EXERCISE TASK A: Can you transcribe the stretch from "Kevin Anthony 1:28" through "struggling with this." in the podcast transcript?

EXTRACT PROVIDED:
To Find More From Robbie Kramer: http://innerconfidence.com/

Kevin Anthony 0:11
Welcome to the Love Lab podcast a safe place to get real about sex. Whether you’re a man or woman, single or couple, this is the show for you.

Céline Remy 0:20
We are your hosts, Kevin Anthony and Céline Remy and we are here to guide you to go from good to amazing in the bedroom and beyond.

Kevin Anthony 0:27
All right, welcome back to the Love Lab podcast. This is episode 195. And it’s titled How To Build your dating confidence with Robbie Kramer. So we’re going to talk about a lot of things confidence is going to be a big piece of what we’re talking about what’s not the only thing we’re going to cover, because there’s a bunch of other sorts of interwoven ideas that go along with that.

Kevin Anthony 0:51
But you know, one of the things that I see a lot when coaching men is that honestly, they lack confidence. And while there have always been men who lacked confidence, especially in dating, I think it is an epidemic in today’s current modern society. And there’s a lot of reasons for that maybe we’ll get into those.

Kevin Anthony 1:12
I don’t know if we really will or not, and we might not really have time for that we might want to just stick with like, okay, what can you do about it, you know, but let’s just say there’s a lot of pressure on men to not be men. And when men do not step up and be men, they lack confidence.

Kevin Anthony 1:28
So we’re going to talk about all of that we’re gonna obviously have a guest on who’s going to help us with that. And I think it’s really going to be a fascinating conversation, because like I said, just a moment ago, I see so many men struggling with this.

Céline Remy 1:42
Yeah, today’s show is going to be geared towards the men in our audience. But I think that there’s always value if you are a woman, women to listen to that as well or share it with all of your male friends because I think it’s going to be very impactful episodes. But before we get started, let’s give a big shout-out to our sponsor’s power and mastery.

Céline Remy 2:02
So if you want to join the secret club of men who are great in bed, then check out power and mastery at power and mastery.com. It is the most complete sexual mastery training for men. Whether you want to have harder erections that last longer or increase your sexual skills. There is something for you at power and mastery.com. So make sure you check it out.

Kevin Anthony 2:23
That’ll give you some confidence in the bedroom.

Céline Remy 2:27
Let me introduce our guest. today. Our guest is Robby Kramer, he has been guiding men to accomplish their goals with women, health, fitness, and career since 2008. He founded inner confidence to show men exactly how to create the lifestyle of their dreams in a way that actually works.

MATERIAL PROVIDED:
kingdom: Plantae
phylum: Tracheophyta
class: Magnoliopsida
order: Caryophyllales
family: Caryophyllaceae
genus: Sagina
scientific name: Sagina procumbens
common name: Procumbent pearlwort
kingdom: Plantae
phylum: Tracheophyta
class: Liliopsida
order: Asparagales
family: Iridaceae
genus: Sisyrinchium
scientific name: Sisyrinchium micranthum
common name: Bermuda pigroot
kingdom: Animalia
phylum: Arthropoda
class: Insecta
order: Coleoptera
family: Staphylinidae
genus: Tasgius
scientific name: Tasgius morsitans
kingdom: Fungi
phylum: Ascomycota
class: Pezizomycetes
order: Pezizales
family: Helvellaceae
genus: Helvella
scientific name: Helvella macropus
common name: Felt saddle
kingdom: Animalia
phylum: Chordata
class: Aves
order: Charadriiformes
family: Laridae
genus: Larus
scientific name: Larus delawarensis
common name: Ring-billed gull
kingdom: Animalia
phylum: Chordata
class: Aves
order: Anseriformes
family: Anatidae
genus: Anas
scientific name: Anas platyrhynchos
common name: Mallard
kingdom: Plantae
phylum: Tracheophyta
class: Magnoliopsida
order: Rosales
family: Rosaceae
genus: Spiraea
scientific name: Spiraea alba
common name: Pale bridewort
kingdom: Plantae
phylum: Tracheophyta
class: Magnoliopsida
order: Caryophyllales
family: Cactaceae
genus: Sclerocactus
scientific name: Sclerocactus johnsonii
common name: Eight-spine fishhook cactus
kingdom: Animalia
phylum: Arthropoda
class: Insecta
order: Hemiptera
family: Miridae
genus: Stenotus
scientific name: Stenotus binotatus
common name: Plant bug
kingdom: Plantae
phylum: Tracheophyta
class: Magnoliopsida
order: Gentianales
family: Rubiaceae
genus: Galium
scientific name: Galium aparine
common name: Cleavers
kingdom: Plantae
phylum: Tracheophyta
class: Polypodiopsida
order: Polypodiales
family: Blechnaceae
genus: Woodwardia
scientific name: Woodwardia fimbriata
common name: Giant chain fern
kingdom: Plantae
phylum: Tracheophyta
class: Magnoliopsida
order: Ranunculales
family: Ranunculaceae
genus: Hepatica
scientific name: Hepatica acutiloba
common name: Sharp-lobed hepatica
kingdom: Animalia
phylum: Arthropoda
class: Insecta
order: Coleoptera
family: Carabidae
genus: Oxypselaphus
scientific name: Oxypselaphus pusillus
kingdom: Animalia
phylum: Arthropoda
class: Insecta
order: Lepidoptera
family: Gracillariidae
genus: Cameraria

EXERCISE TASK B: Could you rename "phylum" to "division" in the entries, from the line containing "genus: Hepatica" through the end of the entries, and give back only those lines with nothing else changed?

EXERCISE RESPONSE A:
Kevin Anthony 1:28
So we’re going to talk about all of that we’re gonna obviously have a guest on who’s going to help us with that. And I think it’s really going to be a fascinating conversation, because like I said, just a moment ago, I see so many men struggling with this.

EXERCISE RESPONSE B:
genus: Hepatica
scientific name: Hepatica acutiloba
common name: Sharp-lobed hepatica
kingdom: Animalia
division: Arthropoda
class: Insecta
order: Coleoptera
family: Carabidae
genus: Oxypselaphus
scientific name: Oxypselaphus pusillus
kingdom: Animalia
division: Arthropoda
class: Insecta
order: Lepidoptera
family: Gracillariidae
genus: Cameraria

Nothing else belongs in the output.